The squadron was reformed again on 15 November 1951 as a fighter-reconnaissance squadron, flying Gloster Meteor FR.9s, based at RAF Wunstorf in West Germany. It was re-equipped with Swift FR.5s in June 1956, being transferred to RAF Gutersloh (approx Sept 1956) due to the proximity of the Russian Zone to RAF Wunstorf. It was renumbered as 4 Squadron on 1 January 1961.

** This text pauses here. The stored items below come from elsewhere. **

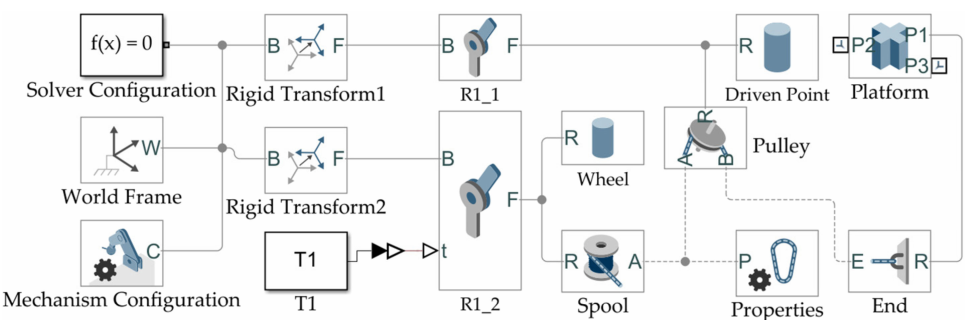
Figure 6. The construction of the cable-driven unit model.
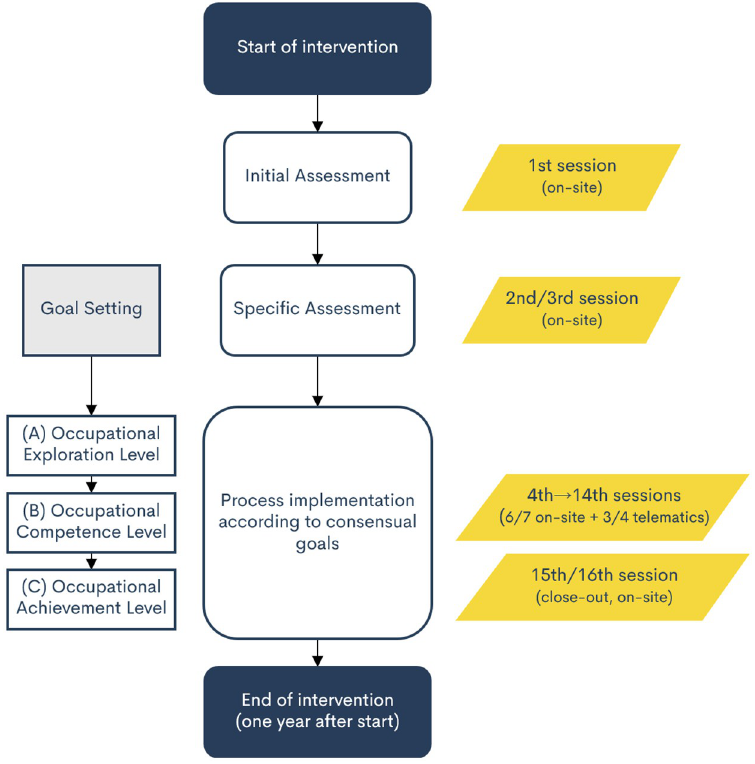
specific assessment. Subsequently, between the 4th and the 16th session (on-site and telematics), the intervention will be implemented according to the goals and through the three-level process (Exploration, Competence and Achievement) based on the Model of Human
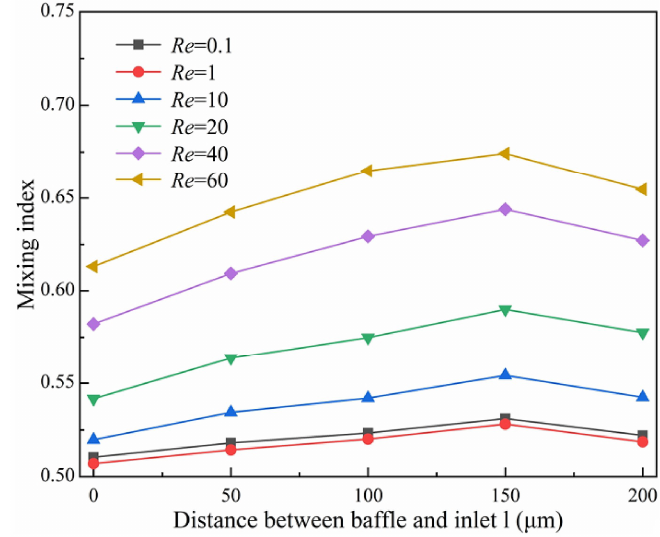
Figure 16. Effect of the distance between the baffle and inlet on mixing index.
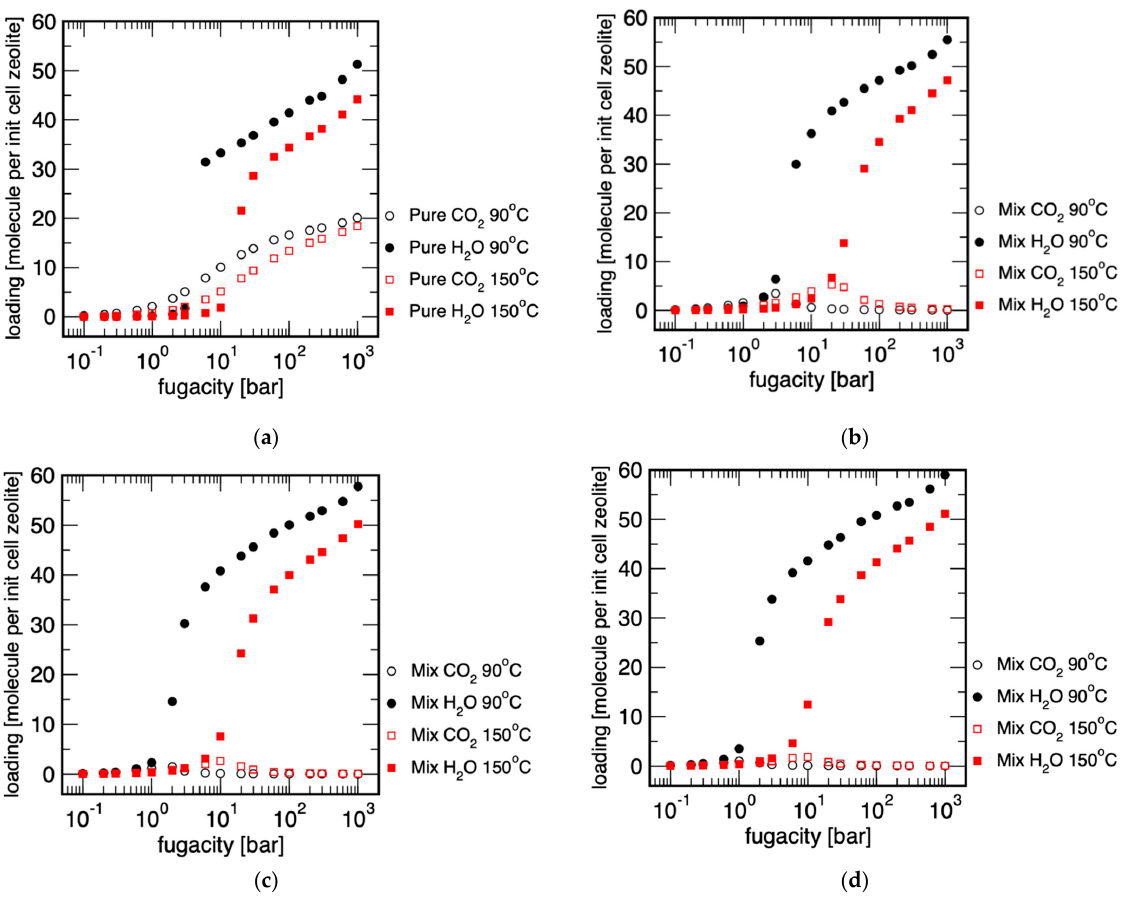
Figure 5. Adsorption isotherms of ( a ) pure and H 2 O/CO 2 mixture ratios of ( b ) 0.3, ( c ) 0.7, and ( d ) 1.0 in an MFI unit cell at 90 °C and 150 °C calculated from grand canonical Monte Carlo simulations.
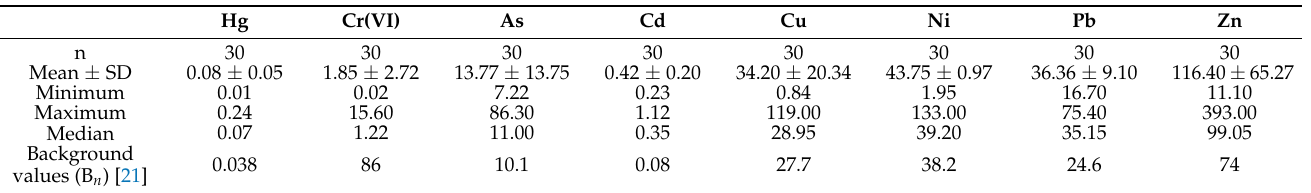
Table 4. Sedimentary characteristics and concentrations of heavy metals in surface sediments of Taihu Lake (mg · kg − 1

===Operational training role from 1967 onwards===
No. 79 Squadron was reformed as part of No. 229 Operational Conversion Unit at RAF Chivenor in North Devon on 2 January 1967, tasked with training pilots to fly the Hawker Hunter until disbanded on 2 September 1974, when it was reformed as one of the component squadrons of No.1 Tactical Weapons Unit, flying first Hunters and then the Hawker Siddeley Hawk T.1 and BAC Jet Provost T4 until finally disbanded at RAF Brawdy on 31 August 1992.

==See also==
- Jimmy Davies was an ace who was killed whilst flying Hurricanes with No. 79 Squadron, becoming the first American-born airman to be killed in combat in World War II.
- Supermarine Swift serial WK281 is on display at Tangmere Military Aviation Museum in the markings of 79 Squadron.